Tip: Hit Ctrl +/- to increase/decrease text size)
Storage Peer Incite: Notes from Wikibon’s April 27, 2010 Research Meeting
IT infrastructure virtualization in general, and VMware in particular, has definitely become the "next big thing" in data centers worldwide. And no wonder -- virtualization offers compelling savings both in CapEx (by increasing server utilization from approximately 15% to 85%) and OpEx (by cutting the number of boxes on the floor and therefore power and cooling costs), while extending the life of data centers by cutting the demand on floor space and other limited resources.
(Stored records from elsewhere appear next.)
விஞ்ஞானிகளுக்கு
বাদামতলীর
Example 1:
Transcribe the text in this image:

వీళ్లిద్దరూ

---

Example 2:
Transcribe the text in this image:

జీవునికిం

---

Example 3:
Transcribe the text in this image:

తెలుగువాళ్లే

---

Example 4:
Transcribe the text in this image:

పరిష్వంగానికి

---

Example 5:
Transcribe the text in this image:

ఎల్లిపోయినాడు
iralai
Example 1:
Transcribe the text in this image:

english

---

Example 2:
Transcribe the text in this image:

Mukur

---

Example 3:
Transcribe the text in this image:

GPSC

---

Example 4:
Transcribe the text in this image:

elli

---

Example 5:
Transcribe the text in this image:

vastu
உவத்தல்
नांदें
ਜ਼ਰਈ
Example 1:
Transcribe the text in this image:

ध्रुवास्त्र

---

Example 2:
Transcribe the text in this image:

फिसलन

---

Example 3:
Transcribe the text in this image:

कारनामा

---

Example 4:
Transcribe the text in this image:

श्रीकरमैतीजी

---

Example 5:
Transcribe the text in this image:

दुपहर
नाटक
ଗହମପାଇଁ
But everything has tradeoffs, and the big problem with virtualization is data backup and recovery. Pre-virtualized backup infrastructure and methods do not work with virtualized environments, and VMware Consolidated Backup (VMB), the initial solution to this problem from VMware, was inefficient and often impractical.
The good news is that VMware now has a new solution, VMware Apps for Data Protection (VADP) and Change Block Tracking. Rather than being stand-alone systems, these are designed to be integrated into existing backup systems. Together they allow efficient backup of data from virtualized environments with minimal load on IT infrastructure. Once an initial backup is complete, the system can track changes by block, allowing subsequent backups to just involve changed data. Restores are also much more efficient because they can start with the most recent changed data and work backwards through backup updates to restore only the data that is needed.
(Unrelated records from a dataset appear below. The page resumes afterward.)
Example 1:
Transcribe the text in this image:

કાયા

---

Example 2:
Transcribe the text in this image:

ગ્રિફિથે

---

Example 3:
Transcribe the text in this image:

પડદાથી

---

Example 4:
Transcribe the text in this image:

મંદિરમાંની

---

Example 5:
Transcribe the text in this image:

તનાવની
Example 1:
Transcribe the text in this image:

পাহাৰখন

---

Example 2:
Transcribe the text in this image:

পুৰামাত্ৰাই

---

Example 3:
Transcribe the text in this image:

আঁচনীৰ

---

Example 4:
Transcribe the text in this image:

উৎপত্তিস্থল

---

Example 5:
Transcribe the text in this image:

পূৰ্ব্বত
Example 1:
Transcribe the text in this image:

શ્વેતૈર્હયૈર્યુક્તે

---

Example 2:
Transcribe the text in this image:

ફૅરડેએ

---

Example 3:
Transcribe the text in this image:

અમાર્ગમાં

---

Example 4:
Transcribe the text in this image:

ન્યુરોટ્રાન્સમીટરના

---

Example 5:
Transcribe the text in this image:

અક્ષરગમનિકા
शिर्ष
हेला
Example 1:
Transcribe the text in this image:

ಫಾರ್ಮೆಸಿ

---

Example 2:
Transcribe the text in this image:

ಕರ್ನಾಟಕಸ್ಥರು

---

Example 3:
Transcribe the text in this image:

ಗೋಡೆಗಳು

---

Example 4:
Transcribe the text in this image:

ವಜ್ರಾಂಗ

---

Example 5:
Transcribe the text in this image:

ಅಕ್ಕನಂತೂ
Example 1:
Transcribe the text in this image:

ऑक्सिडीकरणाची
So far six vendors have added VADP to their products. Users of those products should upgrade to that version. Customers of other vendors should ask for their schedule for VADP implementation and, if VADP is not on their upgrade list, urge them to add it. Implementing VADP backup will require changes in the backup architecture, but those are much better than not having a backup. G. Berton Latamore
As organizations aggressively virtualize servers, backup becomes increasingly problematic. The benefits of higher server utilization and increased efficiency have a challenging side-effect, namely reducing the amount of physical resources available for CPU-intensive applications like backup.
The result is that backup windows are tightening in many shops, and users are forced to sacrifice recovery point objectives (RPO) or deploy more physical resources to accommodate backup requirements, thereby lowering the ROI impact of VMware. VMware Consolidated Backup (VCB) has been VMware’s answer – a central backup facility which is a backup proxy server, typically requiring additional physical resources and more storage space to avoid performing backups directly through the ESX host. VCB is deployed in less than 10% of VMware shops according to Wikibon estimates.
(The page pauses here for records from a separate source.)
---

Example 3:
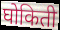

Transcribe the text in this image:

घोकिती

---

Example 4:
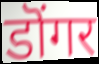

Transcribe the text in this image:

डॊंगर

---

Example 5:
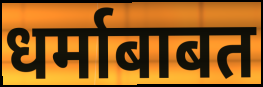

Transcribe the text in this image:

धर्माबाबत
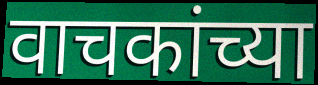
वाचकांच्या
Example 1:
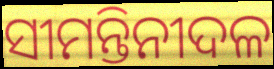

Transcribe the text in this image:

ସୀମନ୍ତିନୀଦଳ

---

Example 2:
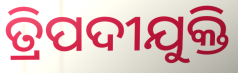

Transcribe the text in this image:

ତ୍ରିପଦୀଯୁକ୍ତି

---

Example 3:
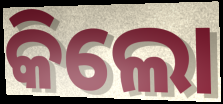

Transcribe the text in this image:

କିଲୋ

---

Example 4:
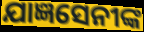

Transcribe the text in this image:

ଯାଜ୍ଞସେନୀଙ୍କ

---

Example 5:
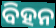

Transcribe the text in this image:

ବିହନ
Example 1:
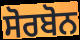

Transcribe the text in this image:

ਸੋਰਬੋਨ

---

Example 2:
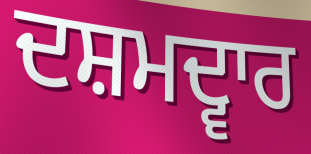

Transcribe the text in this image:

ਦਸ਼ਮਦ੍ਵਾਰ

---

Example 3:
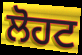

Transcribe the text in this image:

ਲੋਹਟ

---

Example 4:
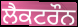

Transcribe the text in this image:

ਲੈਕਟਰੌਨ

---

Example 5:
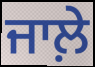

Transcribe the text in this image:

ਜਾਲ਼ੇ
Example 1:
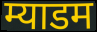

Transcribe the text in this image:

म्याडम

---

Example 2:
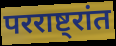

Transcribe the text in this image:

परराष्ट्रांत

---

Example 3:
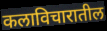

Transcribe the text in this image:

कलाविचारातील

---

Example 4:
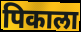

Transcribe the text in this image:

पिकाला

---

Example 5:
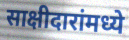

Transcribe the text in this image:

साक्षीदारांमध्ये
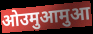
ओउमुआमुआ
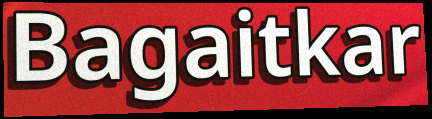
Bagaitkar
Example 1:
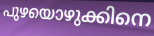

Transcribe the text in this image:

പുഴയൊഴുക്കിനെ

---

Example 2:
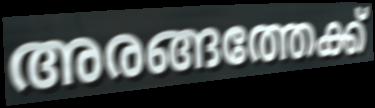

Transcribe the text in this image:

അരങ്ങത്തേക്ക്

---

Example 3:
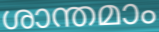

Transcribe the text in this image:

ശാന്തമാം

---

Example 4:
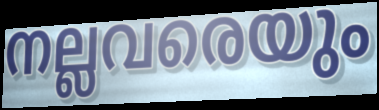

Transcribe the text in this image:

നല്ലവരെയും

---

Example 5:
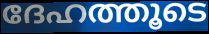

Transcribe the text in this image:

ദേഹത്തൂടെ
There is light at the end of the tunnel for practitioners, however. At the April 27th 2010 Wikibon Peer Incite Research Meeting, the community welcomed Henry Robinson of VMware, a Director of Product Management with responsibility for the vStorage API for Data Protection VADP. Also on the call was Peter Imming, a product manager for Backup Exec at Symantec. The community discussed VADP, how it improves the backup situation for VMware customers and how the VMware backup ecosystem is integrating using VADP.
Here are three slides submitted by Henry Robinson that we discussed on the call. Robinson took the Wikibon community through the following.
Figures 1 and 2: Evolution of VMware Backup
- Physical world uses shared backup server,
- Plenty of resources available for backup due to poor server utilization,
- Moving that structure to a virtual world causes immediate resource constraints,
- VMware introduces VCB - uses proxy server (often physical) to reduce VM load but not streamlined,
- VADP integrates backup through vStorage API's,
- Data transfers streamlined as backup apps read direct from VM backup removing a full transfer,
- Changed Block Tracking - CBT - keeps track of changes that have been made and allow for only changes to be backed up (once a full backup has taken place).
"Backup is one thing, recovery is everything" (Fred Moore). Restore is still evolving and two models are emerging:
- Restore of full image because a VM has been lost, and,
- Restore of a single file.
Bottom line. Son of VCB (VADP) is better but more work needs to be done to evolve recovery.
Figure 3: Ecosystem Partners Supporting VADP (as of 4/2010)
In addition, we discussed on the call data deduplication and how backup vendors are adding value in this regard. The dedupe debate has focused on the degree to which a customer is I/O bound and the degree to which source-side deduplication can eliminate backup bottlenecks. To the extent that source-side dedupe can be shown to eliminate I/O bottlenecks and increase ROI, the benefits are clear, however customers must rip and replace existing backup software.
Increasingly data deduplication is being offered at the source directly embedded into traditional backup software; although it's somewhat less mature than source-side products that have been on the market for years (e.g. Avamar). Nonetheless, the trends toward deduplication embedded within existing backup apps and the introduction of CBT ease the pressure on users to choose between rip and replace and lower ROI. Specifically, a combination of, for example, Symantec Backup Exec and Data Domain, can deliver much better ROI with VADP than it could with VCB because the I/O load is reduced.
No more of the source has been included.